7. Computing the Feature Importances#
# Get numerical feature importances
importances = list(rf.feature_importances_)
# List of tuples with variable and importance
feature_importances = [(feature, round(importance, 2)) for feature, importance in zip(feature_list, importances)]
# Sort the feature importances by most important first
feature_importances = sorted(feature_importances, key = lambda x: x[1], reverse = True)
# Print out the feature and importances
[print('Variable: {:20} Importance: {}'.format(*pair)) for pair in feature_importances];
Variable: temp_1 Importance: 0.66
Variable: average Importance: 0.15
Variable: forecast_noaa Importance: 0.05
Variable: forecast_acc Importance: 0.03
Variable: day Importance: 0.02
Variable: temp_2 Importance: 0.02
Variable: forecast_under Importance: 0.02
Variable: friend Importance: 0.02
Variable: month Importance: 0.01
Variable: year Importance: 0.0
Variable: week_Fri Importance: 0.0
Variable: week_Mon Importance: 0.0
Variable: week_Sat Importance: 0.0
Variable: week_Sun Importance: 0.0
Variable: week_Thurs Importance: 0.0
Variable: week_Tues Importance: 0.0
Variable: week_Wed Importance: 0.0
# New random forest with only the two most important variables
rf_most_important = RandomForestRegressor(n_estimators= 1000, random_state=42)
# Extract the two most important features
important_indices = [feature_list.index('temp_1'), feature_list.index('average')]
train_important = train_features[:, important_indices]
test_important = test_features[:, important_indices]
# Train the random forest
rf_most_important.fit(train_important, train_labels)
# Make predictions and determine the error
predictions = rf_most_important.predict(test_important)
errors = abs(predictions - test_labels)
# Display the performance metrics
print('Mean Absolute Error:', round(np.mean(errors), 2), 'degrees.')
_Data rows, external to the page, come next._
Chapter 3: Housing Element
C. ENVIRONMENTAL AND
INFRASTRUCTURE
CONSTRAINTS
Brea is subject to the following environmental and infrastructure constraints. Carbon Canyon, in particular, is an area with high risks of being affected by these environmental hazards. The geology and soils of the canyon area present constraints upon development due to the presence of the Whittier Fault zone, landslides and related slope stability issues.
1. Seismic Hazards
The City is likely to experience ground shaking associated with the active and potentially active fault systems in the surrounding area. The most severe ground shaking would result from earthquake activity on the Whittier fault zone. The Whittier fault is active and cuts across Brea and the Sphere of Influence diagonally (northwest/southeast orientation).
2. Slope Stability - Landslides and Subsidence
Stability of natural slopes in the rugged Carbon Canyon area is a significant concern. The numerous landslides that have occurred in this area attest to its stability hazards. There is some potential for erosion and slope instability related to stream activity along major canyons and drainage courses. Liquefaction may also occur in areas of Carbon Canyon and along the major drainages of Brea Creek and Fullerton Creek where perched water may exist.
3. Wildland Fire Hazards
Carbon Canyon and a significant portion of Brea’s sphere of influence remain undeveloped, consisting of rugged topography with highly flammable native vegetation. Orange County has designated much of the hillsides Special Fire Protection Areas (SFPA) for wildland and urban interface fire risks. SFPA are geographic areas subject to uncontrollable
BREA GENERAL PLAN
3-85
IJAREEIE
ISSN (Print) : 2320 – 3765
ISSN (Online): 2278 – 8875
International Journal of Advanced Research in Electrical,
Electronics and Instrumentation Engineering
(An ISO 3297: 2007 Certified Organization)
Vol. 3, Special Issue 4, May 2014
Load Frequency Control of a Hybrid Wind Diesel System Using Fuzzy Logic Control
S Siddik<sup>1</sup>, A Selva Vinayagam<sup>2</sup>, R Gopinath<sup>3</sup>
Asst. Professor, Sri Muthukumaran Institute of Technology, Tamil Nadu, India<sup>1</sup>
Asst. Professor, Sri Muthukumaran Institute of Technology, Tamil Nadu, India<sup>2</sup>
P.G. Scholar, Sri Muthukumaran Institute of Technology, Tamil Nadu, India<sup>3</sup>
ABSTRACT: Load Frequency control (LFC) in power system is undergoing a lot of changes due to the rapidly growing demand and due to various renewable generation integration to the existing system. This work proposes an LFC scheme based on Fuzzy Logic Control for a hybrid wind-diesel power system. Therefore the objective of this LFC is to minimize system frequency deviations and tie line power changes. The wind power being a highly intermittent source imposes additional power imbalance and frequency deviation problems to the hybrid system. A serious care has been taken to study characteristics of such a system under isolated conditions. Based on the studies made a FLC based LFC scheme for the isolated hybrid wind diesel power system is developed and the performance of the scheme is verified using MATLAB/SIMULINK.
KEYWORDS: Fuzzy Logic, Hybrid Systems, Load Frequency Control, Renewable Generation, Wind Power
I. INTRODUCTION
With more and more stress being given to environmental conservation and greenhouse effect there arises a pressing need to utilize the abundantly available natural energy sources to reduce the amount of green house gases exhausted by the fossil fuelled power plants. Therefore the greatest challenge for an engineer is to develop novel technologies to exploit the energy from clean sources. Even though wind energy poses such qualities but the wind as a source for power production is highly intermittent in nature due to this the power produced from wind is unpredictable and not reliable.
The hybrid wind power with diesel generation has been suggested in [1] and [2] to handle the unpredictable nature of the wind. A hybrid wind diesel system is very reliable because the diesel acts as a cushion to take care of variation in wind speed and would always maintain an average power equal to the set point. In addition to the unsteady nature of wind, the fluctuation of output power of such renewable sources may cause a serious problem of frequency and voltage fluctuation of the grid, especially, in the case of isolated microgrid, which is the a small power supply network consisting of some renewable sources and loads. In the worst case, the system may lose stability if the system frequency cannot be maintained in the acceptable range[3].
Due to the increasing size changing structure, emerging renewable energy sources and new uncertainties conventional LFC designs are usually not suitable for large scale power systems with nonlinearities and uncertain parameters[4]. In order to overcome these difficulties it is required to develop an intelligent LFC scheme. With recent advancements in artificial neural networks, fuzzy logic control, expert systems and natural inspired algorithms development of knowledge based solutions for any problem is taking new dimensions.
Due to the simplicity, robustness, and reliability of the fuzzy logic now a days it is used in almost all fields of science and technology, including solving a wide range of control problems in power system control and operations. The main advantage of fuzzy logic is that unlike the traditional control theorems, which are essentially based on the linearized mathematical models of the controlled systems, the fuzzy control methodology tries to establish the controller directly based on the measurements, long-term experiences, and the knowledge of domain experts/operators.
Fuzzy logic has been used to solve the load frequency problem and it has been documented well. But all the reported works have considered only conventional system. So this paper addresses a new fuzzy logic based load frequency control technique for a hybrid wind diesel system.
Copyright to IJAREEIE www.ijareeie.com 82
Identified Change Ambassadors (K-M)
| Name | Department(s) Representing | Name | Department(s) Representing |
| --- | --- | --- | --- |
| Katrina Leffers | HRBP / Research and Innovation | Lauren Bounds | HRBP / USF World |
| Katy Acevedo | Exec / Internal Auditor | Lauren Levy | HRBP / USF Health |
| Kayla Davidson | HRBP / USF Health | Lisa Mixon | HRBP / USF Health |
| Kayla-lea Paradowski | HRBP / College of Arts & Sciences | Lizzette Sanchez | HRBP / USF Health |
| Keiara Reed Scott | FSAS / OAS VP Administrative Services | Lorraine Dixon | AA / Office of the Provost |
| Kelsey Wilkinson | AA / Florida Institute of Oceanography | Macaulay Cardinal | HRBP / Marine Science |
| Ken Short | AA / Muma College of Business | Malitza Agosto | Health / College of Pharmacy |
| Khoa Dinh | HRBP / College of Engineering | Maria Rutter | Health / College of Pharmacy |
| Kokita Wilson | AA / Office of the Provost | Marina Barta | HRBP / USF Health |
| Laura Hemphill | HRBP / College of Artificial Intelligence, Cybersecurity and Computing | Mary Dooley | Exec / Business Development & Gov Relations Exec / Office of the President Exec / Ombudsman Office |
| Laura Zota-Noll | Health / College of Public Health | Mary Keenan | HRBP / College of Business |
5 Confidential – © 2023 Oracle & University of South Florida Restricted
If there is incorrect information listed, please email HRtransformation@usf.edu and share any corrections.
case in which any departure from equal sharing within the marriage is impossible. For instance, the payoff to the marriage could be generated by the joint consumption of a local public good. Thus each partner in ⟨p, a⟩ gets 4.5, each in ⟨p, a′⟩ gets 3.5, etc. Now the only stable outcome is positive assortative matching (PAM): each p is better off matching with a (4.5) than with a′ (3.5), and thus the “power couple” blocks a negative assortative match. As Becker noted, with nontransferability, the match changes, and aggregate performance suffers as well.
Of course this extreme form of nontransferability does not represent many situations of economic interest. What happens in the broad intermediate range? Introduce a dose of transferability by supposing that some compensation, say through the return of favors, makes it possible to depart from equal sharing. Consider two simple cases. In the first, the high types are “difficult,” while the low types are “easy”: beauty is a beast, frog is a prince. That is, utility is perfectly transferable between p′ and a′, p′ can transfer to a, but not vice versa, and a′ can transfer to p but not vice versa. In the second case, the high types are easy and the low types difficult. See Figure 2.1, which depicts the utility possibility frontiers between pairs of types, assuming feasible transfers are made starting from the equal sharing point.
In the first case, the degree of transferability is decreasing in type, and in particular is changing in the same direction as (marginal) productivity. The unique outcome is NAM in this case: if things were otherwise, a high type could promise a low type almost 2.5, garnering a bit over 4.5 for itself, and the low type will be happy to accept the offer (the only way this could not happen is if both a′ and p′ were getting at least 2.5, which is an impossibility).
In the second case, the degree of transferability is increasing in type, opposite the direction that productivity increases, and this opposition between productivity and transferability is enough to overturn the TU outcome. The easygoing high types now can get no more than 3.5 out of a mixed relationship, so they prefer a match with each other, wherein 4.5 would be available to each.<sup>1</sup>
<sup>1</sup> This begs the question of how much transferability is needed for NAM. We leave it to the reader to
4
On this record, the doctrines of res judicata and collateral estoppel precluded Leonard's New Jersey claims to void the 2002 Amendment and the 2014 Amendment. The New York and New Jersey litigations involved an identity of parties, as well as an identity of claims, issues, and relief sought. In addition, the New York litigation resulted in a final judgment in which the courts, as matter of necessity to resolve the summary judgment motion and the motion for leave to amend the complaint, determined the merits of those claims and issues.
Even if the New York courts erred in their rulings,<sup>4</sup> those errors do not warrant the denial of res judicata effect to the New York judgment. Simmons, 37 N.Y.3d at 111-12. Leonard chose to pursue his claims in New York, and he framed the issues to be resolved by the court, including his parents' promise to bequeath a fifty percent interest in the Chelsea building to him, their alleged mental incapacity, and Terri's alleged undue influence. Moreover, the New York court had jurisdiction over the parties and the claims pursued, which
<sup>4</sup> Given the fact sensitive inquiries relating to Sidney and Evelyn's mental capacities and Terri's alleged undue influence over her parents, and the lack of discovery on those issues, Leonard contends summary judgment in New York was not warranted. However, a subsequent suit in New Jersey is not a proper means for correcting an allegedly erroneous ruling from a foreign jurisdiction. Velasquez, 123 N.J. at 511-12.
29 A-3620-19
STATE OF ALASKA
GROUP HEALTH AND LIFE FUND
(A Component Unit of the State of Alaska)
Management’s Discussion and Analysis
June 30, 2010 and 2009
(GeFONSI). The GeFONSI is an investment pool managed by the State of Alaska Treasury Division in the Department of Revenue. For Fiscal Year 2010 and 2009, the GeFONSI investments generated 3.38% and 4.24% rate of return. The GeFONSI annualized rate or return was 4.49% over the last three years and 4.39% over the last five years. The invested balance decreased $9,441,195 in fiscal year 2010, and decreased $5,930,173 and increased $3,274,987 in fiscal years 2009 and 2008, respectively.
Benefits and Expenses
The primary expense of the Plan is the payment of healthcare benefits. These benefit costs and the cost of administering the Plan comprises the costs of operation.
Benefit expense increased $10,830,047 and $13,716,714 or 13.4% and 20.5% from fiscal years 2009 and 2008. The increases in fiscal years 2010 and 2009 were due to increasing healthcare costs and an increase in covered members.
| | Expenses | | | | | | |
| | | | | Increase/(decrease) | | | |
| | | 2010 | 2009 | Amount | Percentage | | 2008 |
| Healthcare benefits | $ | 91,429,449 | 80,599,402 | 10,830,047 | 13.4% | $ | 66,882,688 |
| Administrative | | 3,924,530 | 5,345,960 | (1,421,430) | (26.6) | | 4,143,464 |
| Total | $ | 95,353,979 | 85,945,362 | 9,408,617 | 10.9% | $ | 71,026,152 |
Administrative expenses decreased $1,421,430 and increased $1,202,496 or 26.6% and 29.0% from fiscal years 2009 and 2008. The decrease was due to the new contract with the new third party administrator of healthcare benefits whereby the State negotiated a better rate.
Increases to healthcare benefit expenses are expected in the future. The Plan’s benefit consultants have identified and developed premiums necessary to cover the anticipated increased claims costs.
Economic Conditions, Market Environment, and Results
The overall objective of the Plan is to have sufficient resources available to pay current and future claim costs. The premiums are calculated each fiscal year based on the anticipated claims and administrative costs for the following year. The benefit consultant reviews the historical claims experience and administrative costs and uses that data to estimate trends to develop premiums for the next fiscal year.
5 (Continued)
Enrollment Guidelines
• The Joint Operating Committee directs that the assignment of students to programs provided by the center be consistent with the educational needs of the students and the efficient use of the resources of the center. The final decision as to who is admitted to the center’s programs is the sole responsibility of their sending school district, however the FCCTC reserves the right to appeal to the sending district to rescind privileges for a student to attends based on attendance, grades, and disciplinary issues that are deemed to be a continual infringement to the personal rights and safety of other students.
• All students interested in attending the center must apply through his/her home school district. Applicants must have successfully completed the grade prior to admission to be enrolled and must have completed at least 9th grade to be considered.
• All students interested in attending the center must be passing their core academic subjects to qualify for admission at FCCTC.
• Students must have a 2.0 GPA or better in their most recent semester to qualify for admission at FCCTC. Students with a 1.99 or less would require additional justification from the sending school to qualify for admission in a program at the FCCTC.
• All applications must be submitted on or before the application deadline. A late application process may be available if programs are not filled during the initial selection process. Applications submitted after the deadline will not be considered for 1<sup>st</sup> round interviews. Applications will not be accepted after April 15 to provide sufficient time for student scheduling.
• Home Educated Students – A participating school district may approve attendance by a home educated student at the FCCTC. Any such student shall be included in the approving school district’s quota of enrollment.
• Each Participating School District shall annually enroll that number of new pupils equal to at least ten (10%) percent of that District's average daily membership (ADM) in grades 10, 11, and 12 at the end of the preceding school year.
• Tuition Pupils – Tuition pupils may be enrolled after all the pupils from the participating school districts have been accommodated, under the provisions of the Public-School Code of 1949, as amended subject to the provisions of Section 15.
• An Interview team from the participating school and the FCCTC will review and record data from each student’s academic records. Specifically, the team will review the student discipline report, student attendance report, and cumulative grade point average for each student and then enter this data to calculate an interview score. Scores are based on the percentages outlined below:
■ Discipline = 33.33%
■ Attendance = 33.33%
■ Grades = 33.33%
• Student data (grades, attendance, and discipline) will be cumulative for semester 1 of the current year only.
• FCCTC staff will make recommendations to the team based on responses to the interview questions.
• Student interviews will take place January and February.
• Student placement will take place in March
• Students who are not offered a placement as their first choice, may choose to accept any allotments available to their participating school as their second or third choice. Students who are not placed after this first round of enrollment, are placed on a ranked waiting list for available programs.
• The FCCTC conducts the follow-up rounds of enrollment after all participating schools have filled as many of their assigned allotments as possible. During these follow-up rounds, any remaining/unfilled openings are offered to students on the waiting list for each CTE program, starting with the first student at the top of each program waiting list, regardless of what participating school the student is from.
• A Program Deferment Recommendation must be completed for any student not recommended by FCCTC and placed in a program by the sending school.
mape = np.mean(100 * (errors / test_labels))
accuracy = 100 - mape
print('Accuracy:', round(accuracy, 2), '%.')
Mean Absolute Error: 3.92 degrees.
Accuracy: 93.76 %.
# Import matplotlib for plotting and use magic command for Jupyter Notebooks
import matplotlib.pyplot as plt
%matplotlib inline
# Set the style
plt.style.use('fivethirtyeight')
# list of x locations for plotting
x_values = list(range(len(importances)))
# Make a bar chart
plt.bar(x_values, importances, orientation = 'vertical')
# Tick labels for x axis
plt.xticks(x_values, feature_list, rotation='vertical')
# Axis labels and title
plt.ylabel('Importance'); plt.xlabel('Variable'); plt.title('Variable Importances');
# Use datetime for creating date objects for plotting
import datetime
# Dates of training values
months = features[:, feature_list.index('month')]
days = features[:, feature_list.index('day')]
years = features[:, feature_list.index('year')]
# List and then convert to datetime object
dates = [str(int(year)) + '-' + str(int(month)) + '-' + str(int(day)) for year, month, day in zip(years, months, days)]
dates = [datetime.datetime.strptime(date, '%Y-%m-%d') for date in dates]
# Dataframe with true values and dates
true_data = pd.DataFrame(data = {'date': dates, 'actual': labels})
# Dates of predictions
months = test_features[:, feature_list.index('month')]
days = test_features[:, feature_list.index('day')]
years = test_features[:, feature_list.index('year')]
# Column of dates
test_dates = [str(int(year)) + '-' + str(int(month)) + '-' + str(int(day)) for year, month, day in zip(years, months, days)]
# Convert to datetime objects
test_dates = [datetime.datetime.strptime(date, '%Y-%m-%d') for date in test_dates]
# Dataframe with predictions and dates
predictions_data = pd.DataFrame(data = {'date': test_dates, 'prediction': predictions})
# Plot the actual values
plt.plot(true_data['date'], true_data['actual'], 'b-', label = 'actual')
# Plot the predicted values
plt.plot(predictions_data['date'], predictions_data['prediction'], 'ro', label = 'prediction')
plt.xticks(rotation = 60);
plt.legend()
# Graph labels
plt.xlabel('Date'); plt.ylabel('Maximum Temperature (F)'); plt.title('Actual and Predicted Values');
# Make the data accessible for plotting
true_data['temp_1'] = features[:, feature_list.index('temp_1')]
true_data['average'] = features[:, feature_list.index('average')]
true_data['friend'] = features[:, feature_list.index('friend')]
# Plot all the data as lines
plt.plot(true_data['date'], true_data['actual'], 'b-', label = 'actual', alpha = 1.0)
plt.plot(true_data['date'], true_data['temp_1'], 'y-', label = 'temp_1', alpha = 1.0)
plt.plot(true_data['date'], true_data['average'], 'k-', label = 'average', alpha = 0.8)
plt.plot(true_data['date'], true_data['friend'], 'r-', label = 'friend', alpha = 0.3)
# Formatting plot
plt.legend(); plt.xticks(rotation = 60);
# Labels and title
plt.xlabel('Date'); plt.ylabel('Maximum Temperature (F)'); plt.title('Actual Max Temp and Variables');